MelodyVR works with artists to capture their shows across the music spectrum - from festival stages, to packed out arenas, to underground clubs - and enables artists to connect and engage with fans in VR.
Q: Why did you venture into VR?
We are always looking for new ways to bring our fans into the live experience. There are only so many days in the year and a lot of places to tour - VR allows a more immersive experience for someone who may not otherwise get to be there in person. And Red Rocks was the perfect venue for this as it's such an iconic, incredible place. You are surrounded by rock formations and starlight.
Q: How does VR help you connect and engage with your fans in new ways?
You can give people a vantage point they would otherwise never have at a show. They can bounce around to different places on and off the stage during the show in real time through the MelodyVR platform. You can be in the pit, next to the guitarist, etc. It's a different way to experience the show and a perspective not many people can get at a concert.
Q: For your fans, what's unique about experiencing your show in VR as opposed to other mediums (2D music videos, in person concerts)?
VR allows you more freedom than a 2D experience as you control the viewfinder. It makes for a more emotional and "real" experience. And unlike an in person concert, security isn't going to stop you from getting on stage.
Q: Tell us about your experience producing the 360 video content with MelodyVR. What surprised you? What types of challenges did you encounter?
In a way it’s much easier than producing regular video - the VR cameras are unmanned, and they’re pretty small, so you can get them into positions a cameraman would never go while the show is going on.
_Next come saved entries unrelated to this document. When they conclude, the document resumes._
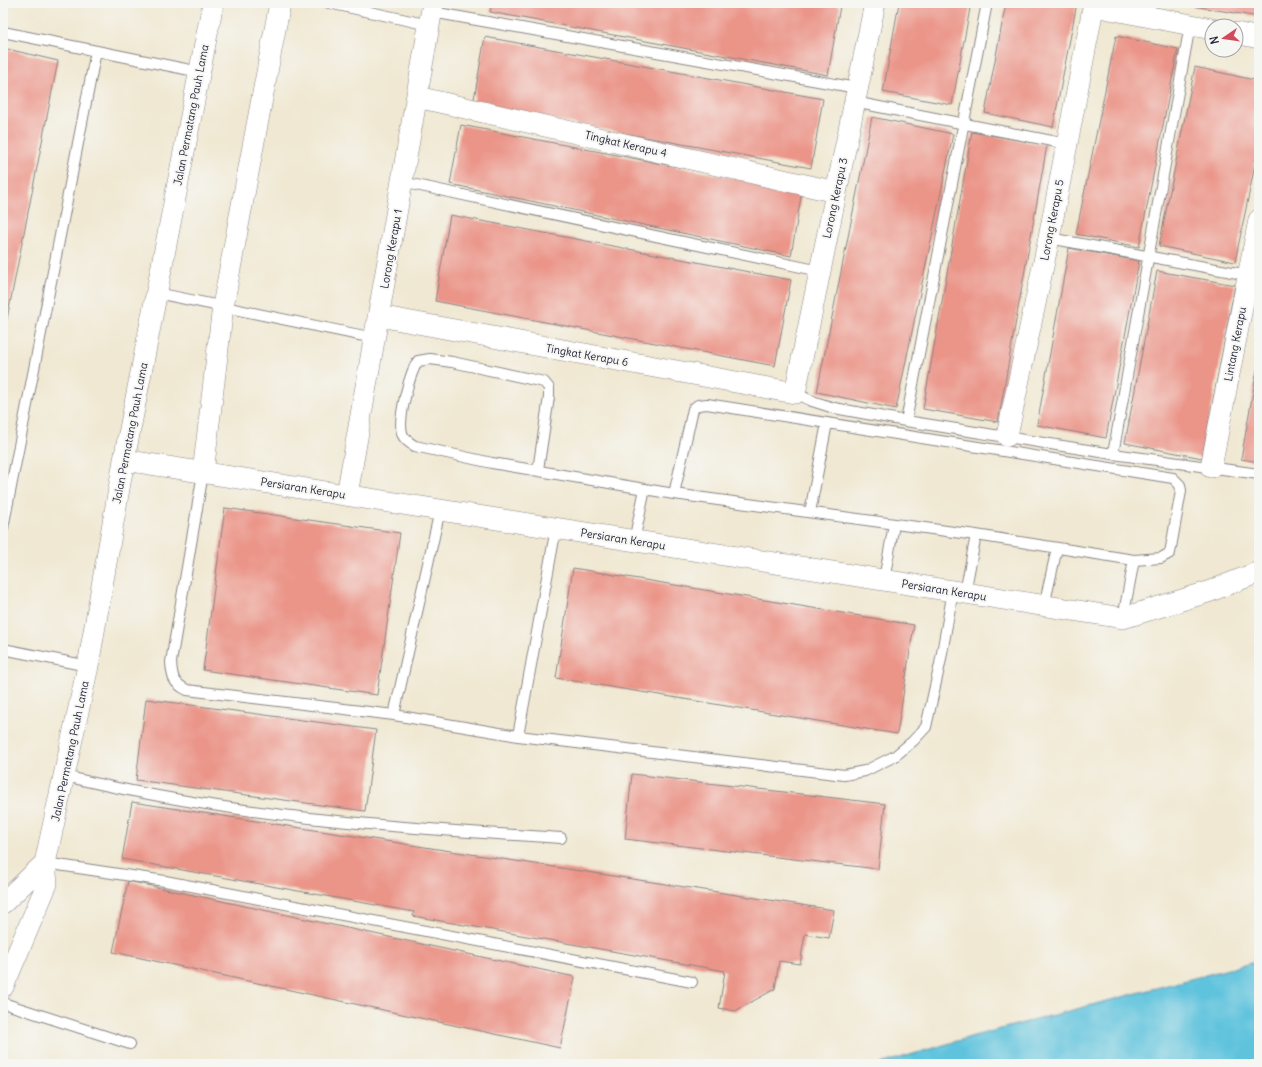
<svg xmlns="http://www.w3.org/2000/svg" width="1262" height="1067" font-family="Delius,sans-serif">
<rect width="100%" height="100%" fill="#f6f6f2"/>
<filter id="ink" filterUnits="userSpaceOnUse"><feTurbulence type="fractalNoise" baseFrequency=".025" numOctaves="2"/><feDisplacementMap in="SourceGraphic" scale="8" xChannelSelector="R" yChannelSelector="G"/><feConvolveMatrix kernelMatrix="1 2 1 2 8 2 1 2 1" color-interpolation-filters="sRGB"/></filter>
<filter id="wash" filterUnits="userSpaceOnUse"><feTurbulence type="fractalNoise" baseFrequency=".012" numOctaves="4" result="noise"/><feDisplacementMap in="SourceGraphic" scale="16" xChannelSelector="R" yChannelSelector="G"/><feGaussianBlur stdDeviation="0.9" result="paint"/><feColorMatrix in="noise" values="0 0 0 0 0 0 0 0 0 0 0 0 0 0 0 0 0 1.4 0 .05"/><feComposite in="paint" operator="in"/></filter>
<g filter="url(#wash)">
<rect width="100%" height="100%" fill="#f0e8d2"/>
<path fill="#5fc3dd" stroke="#40728c" d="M 1259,961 L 1259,1064 L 880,1064 L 974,1036 Z"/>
<g id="blocks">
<path fill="#eb9589" d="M 492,3 L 826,3 L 840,6 L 828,75 L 490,12 Z
M 899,3 L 971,3 L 952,105 L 883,92 Z
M 1006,3 L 1077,3 L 1053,127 L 985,113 Z
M 1181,3 L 1259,3 L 1259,17 L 1181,4 Z
M 1116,36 L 1178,49 L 1139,247 L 1076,234 Z
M 485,37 L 823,99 L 811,168 L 473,105 Z
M 3,48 L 58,61 L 4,334 L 3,334 Z
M 1195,67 L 1259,81 L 1259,145 L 1235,262 L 1159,246 Z
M 872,117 L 953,134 L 896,409 L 817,392 Z
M 461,125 L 802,191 L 791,256 L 450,184 Z
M 972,132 L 1047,145 L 998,422 L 923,409 Z
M 450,215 L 791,280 L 775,366 L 435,301 Z
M 1069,248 L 1139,261 L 1106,438 L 1037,425 Z
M 1157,271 L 1235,285 L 1202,458 L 1125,443 Z
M 1258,364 L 1259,364 L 1259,462 L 1241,459 Z
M 225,508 L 400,533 L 377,695 L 203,670 Z
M 573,568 L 914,625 L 897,734 L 556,678 Z
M 146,699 L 376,730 L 365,811 L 136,780 Z
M 632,774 L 885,804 L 878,869 L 625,839 Z
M 132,802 L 834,910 L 829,938 L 805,934 L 800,964 L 779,961 L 775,989 L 735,1011 L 719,1008 L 725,971 L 413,916 L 414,912 L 122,859 Z
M 128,881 L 575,977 L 560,1048 L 113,952 Z"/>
</g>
</g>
<g filter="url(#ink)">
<use href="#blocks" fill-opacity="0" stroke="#898586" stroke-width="1"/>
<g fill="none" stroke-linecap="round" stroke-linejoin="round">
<g stroke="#898586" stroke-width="12">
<path id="service" d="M 329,3 L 429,25
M 432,12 L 857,88
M 3,32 L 200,72
M 854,102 L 1067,144
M 402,182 L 820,271
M 1049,238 L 1259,277
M 157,293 L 374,338
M 795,393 L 812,401 L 834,408 L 906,421 L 1113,454 L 1259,474
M 906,421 L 987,3
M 1113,454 L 1190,25
M 538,470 L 549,397 L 549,388 L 544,382 L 452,362 L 430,359 L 418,361 C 409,374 398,419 402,433 C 404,440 410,443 415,446 L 492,463 L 674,494 L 976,535 L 1134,560 L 1161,558 L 1170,553 L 1181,491 L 1180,485 L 1173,478 L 707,404 L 698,405 L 693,409 L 674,494
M 203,473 L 171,662 C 172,677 173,683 187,690 L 394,715 L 440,510
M 810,512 L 827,423
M 3,528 L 96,51
M 634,541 L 645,489
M 884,580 L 894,524
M 965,593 L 976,535
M 1044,606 L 1057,548
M 1123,618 L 1134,560
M 3,649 L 88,666
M 394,715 L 518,736 L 844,775 L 865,771 L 895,756 L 913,741 L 926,727 L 940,664 L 953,591
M 518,736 L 556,528
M 65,776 C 227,816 395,828 561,838
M 45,863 L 165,881 L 692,982
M 3,1003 L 130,1044"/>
</g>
<g stroke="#898586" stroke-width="22">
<path id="minor" d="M 1094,6 L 1212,29
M 1236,33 L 1259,38
M 417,97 L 836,192
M 379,316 L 795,393 L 875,3
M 1007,436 L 1049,238 L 1094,3
M 124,460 L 1123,618 L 1208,592 L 1259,572
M 1211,467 L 1259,220
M 203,473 L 223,306 L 280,3
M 347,495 L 433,3
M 3,903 L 45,863
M 3,987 L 47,884 L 45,863 L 88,666 L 124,460 L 213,3"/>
</g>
<use href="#service" stroke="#fff" stroke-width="10"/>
<use href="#minor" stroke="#fff" stroke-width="21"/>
</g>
</g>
<g text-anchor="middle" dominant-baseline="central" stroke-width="4" stroke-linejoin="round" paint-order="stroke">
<g font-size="11" fill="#22223b" stroke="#f6f6f2">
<text transform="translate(191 115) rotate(-79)">Jalan Permatang Pauh Lama</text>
<text transform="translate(626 144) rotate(13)">Tingkat Kerapu 4</text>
<text transform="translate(835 198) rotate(-78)">Lorong Kerapu 3</text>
<text transform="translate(1052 220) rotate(-79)">Lorong Kerapu 5</text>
<text transform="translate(391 249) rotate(-80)">Lorong Kerapu 1</text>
<text transform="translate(1235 344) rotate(-79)">Lintang Kerapu</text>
<text transform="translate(587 355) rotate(10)">Tingkat Kerapu 6</text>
<text transform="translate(130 433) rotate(-79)">Jalan Permatang Pauh Lama</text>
<text transform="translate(303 488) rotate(9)">Persiaran Kerapu</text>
<text transform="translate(623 539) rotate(9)">Persiaran Kerapu</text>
<text transform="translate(944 590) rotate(9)">Persiaran Kerapu</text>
<text transform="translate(70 751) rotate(-78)">Jalan Permatang Pauh Lama</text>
</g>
</g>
<rect width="1262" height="1067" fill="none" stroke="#f6f6f2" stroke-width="16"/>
<g transform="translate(1224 38) rotate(257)"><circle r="19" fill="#f6f6f2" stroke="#a1a1a9"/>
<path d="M0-3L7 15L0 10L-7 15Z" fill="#d1495b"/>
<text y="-6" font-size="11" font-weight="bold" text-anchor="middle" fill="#22223b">N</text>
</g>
</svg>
And because it's easier to forget about the camera, the result is a little more natural and authentic.
Q: How do you foresee VR shaping the music industry going forward?
It's still an emerging market, which brings a lot of opportunity for those willing to innovate and think outside the box. Where that takes us is anyone's game at this point.
Q: What piece of feedback or insight would you share with other artists interested in VR?
It's important to get informed. VR and AR will only get more realistic and more prevalent, and if you haven't experienced it yet, it's worth trying at least once.